**TASK STATEMENT**
Output only this range of the data below: the line that contains "Винные туры в Сиена" through the final line, both ends included, each retyped exactly.

(TASK DATA begins)

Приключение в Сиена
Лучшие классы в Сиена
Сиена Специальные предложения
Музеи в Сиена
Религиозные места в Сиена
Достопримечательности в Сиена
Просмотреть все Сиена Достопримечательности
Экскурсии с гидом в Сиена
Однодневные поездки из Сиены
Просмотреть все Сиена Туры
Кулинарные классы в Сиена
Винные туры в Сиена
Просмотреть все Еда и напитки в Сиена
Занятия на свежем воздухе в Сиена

(TASK DATA ends)

**RESPONSE TO THIS TASK**
Винные туры в Сиена
Просмотреть все Еда и напитки в Сиена
Занятия на свежем воздухе в Сиена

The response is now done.